■ EXERCISE: Emit only the lines from the line containing "318 213 456" through the last line of the entries, unchanged.

■ MATERIAL FOR THE TASK:
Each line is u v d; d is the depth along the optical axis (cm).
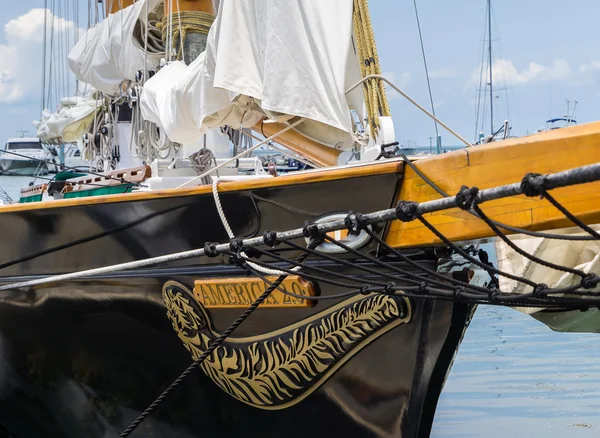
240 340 496
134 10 826
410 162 416
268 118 621
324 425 484
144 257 532
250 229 484
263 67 556
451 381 950
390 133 507
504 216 375
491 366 1003
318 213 456
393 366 449
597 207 347
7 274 594
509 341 1147
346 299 454
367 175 431
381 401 459
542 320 468
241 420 517
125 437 510
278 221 473
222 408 523
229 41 564
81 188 866
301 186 456
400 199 425
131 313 543
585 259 410
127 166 993
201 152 698
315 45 530
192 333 515
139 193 521
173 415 546
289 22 536
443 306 424
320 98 529
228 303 492
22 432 637
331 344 462
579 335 1172
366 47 527
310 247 426
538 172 366
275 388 488
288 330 476
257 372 491
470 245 434
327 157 589
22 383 612
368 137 538
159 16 853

■ YOUR SOLUTION:
318 213 456
393 366 449
597 207 347
7 274 594
509 341 1147
346 299 454
367 175 431
381 401 459
542 320 468
241 420 517
125 437 510
278 221 473
222 408 523
229 41 564
81 188 866
301 186 456
400 199 425
131 313 543
585 259 410
127 166 993
201 152 698
315 45 530
192 333 515
139 193 521
173 415 546
289 22 536
443 306 424
320 98 529
228 303 492
22 432 637
331 344 462
579 335 1172
366 47 527
310 247 426
538 172 366
275 388 488
288 330 476
257 372 491
470 245 434
327 157 589
22 383 612
368 137 538
159 16 853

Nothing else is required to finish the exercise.